*SELECTED EXCERPT*:
□ □ □
64 Draconis

Observation data Epoch J2000 Equinox ICRS
- Constellation: Draco
- Right ascension: 20^{h} 01^{m} 28.65587^{s}
- Declination: +64° 49′ 15.5038″
- Apparent magnitude (V): 5.27

Characteristics
- Evolutionary stage: AGB
- Spectral type: M1 III
- B−V color index: 1.598±0.006

Astrometry
- Radial velocity (R_{v}): −36.12±0.13 km/s
- Proper motion (μ): RA: −24.818 mas/yr Dec.: +33.623 mas/yr
- Parallax (π): 7.2102±0.1296 mas
- Distance: 452 ± 8 ly (139 ± 2 pc)
- Absolute magnitude (M_{V}): −1.05

Details
- Mass: 1.36 M_{☉}
- Radius: 68 R_{☉}
- Luminosity: 967 L_{☉}
- Surface gravity (log g): 1.16 cgs
- Temperature: 4,134 K
- Metallicity [Fe/H]: −0.89 dex
- Age: 5.4 Gyr
- Other designations: e Draconis, 64 Dra, BD+64°1405, FK5 3604, HD 190544, HIP 98583, HR 7676, SAO 18658

Database references
- SIMBAD: data

= 64 Draconis =

Star in the constellation Draco

64 Draconis is a single star in the northern circumpolar constellation of Draco, located 452 light years away. It has the Bayer designation of e Draconis; 64 Draconis is the Flamsteed designation. The object is visible to the naked eye as a dim, red-hued star with an apparent visual magnitude of 5.27. It is moving closer to the Earth with a heliocentric radial velocity of −36 km/s, and it is predicted to come as close as 62.48 pc in around 4.3 million years.

This is an evolved red giant star with a stellar classification of M1 III, currently on the asymptotic giant branch. It has expanded to about 68 times the Sun's radius and is radiating 967 times the Sun's luminosity from its photosphere at an effective temperature of ±4134 K. 64 Draconis forms a faint naked-eye pair with 65 Draconis 12 arcminute away. The latter is a suspected variable with a brightness range in the Hipparcos photometric filter of 5.29 to 5.33.

In Chinese astronomy, it belongs to the 天廚 (Tiān Chú) (Celestial Kitchen) asterism.
□ □ □
*LISTED RECORDS*:
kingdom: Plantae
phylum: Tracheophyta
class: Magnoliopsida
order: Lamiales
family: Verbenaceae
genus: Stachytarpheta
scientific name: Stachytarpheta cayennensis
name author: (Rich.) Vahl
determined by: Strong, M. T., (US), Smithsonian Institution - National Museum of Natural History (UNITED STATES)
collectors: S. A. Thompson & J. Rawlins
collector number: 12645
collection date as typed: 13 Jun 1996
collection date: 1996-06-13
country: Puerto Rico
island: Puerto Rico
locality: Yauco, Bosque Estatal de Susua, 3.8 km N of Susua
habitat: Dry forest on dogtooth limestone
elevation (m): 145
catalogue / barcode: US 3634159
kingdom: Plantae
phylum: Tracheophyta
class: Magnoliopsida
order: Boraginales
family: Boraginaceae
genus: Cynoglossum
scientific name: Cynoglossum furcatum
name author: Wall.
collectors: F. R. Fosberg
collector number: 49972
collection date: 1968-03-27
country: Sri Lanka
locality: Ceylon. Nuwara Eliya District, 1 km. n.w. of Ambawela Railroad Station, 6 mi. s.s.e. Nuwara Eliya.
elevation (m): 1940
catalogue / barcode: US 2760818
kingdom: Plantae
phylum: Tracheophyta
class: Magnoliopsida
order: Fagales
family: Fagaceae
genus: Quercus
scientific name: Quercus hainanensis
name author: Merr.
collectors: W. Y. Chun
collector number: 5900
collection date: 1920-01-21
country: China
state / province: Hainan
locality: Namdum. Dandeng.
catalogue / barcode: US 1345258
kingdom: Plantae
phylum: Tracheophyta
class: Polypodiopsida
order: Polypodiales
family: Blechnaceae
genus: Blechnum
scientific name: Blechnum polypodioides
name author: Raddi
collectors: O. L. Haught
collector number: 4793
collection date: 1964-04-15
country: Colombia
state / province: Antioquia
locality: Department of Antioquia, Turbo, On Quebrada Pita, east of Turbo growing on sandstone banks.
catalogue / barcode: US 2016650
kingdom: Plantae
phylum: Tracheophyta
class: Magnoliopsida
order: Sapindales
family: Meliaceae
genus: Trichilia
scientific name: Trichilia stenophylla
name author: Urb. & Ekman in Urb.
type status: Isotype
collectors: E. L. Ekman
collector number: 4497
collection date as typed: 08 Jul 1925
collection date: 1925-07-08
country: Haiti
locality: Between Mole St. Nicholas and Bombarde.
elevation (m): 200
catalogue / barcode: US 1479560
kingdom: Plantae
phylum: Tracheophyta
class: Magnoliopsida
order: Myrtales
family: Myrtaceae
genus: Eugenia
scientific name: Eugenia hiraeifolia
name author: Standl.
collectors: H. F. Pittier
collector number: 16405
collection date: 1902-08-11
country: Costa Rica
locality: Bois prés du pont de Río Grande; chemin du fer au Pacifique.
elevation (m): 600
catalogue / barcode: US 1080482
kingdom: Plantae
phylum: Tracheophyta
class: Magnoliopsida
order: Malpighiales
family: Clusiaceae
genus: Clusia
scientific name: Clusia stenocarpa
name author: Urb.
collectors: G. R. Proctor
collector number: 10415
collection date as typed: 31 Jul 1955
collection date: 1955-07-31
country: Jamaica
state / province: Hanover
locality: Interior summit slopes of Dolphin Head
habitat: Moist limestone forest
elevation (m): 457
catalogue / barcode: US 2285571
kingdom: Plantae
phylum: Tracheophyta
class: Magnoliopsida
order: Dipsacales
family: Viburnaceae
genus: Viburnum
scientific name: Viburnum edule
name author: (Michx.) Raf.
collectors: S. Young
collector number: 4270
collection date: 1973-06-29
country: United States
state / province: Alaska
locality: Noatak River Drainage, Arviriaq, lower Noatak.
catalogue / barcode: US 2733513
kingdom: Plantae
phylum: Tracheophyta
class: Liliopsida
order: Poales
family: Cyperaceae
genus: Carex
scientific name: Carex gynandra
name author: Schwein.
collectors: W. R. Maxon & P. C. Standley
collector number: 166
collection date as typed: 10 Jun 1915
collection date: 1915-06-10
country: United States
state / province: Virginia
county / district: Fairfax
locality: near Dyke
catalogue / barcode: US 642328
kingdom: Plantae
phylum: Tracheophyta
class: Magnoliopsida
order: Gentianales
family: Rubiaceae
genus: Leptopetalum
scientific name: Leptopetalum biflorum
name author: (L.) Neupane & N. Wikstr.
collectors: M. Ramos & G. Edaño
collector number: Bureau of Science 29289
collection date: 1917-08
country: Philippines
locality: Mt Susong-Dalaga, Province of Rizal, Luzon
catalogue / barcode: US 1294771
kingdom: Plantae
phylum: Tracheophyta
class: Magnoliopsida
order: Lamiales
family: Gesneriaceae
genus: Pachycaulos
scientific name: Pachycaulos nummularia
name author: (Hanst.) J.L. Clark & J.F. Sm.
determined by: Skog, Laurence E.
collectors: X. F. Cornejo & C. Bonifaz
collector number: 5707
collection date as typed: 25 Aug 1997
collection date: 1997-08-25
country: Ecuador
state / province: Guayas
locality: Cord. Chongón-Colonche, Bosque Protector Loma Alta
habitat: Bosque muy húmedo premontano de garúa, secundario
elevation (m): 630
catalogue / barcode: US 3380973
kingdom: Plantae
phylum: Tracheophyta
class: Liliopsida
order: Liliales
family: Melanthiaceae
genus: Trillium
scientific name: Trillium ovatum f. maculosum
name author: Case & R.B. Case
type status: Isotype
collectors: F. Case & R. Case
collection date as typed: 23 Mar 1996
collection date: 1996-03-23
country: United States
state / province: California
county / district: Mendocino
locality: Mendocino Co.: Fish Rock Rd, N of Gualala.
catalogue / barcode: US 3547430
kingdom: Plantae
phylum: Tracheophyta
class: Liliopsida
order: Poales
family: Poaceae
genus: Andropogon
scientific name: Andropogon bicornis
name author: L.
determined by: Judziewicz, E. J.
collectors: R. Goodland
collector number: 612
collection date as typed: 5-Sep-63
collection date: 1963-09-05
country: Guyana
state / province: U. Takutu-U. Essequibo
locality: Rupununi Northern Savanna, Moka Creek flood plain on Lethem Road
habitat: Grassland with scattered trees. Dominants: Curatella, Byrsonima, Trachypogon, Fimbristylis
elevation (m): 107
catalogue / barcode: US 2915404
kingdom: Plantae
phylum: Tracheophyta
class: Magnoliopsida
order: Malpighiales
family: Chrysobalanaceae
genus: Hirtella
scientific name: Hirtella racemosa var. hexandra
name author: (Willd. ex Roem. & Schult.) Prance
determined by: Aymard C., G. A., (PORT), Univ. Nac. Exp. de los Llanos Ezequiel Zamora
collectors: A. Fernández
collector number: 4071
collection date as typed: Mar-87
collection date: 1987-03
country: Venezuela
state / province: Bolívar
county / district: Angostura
□ □ □
*WHAT TO PRODUCE*: Reproduce the passage of the 64 Draconis article word for word, starting with "64 Draconis is a" and going on through "4.3 million years.". Rely only on the article about 64 Draconis.

*REPLY TO THE TASK*:
64 Draconis is a single star in the northern circumpolar constellation of Draco, located 452 light years away. It has the Bayer designation of e Draconis; 64 Draconis is the Flamsteed designation. The object is visible to the naked eye as a dim, red-hued star with an apparent visual magnitude of 5.27. It is moving closer to the Earth with a heliocentric radial velocity of −36 km/s, and it is predicted to come as close as 62.48 pc in around 4.3 million years.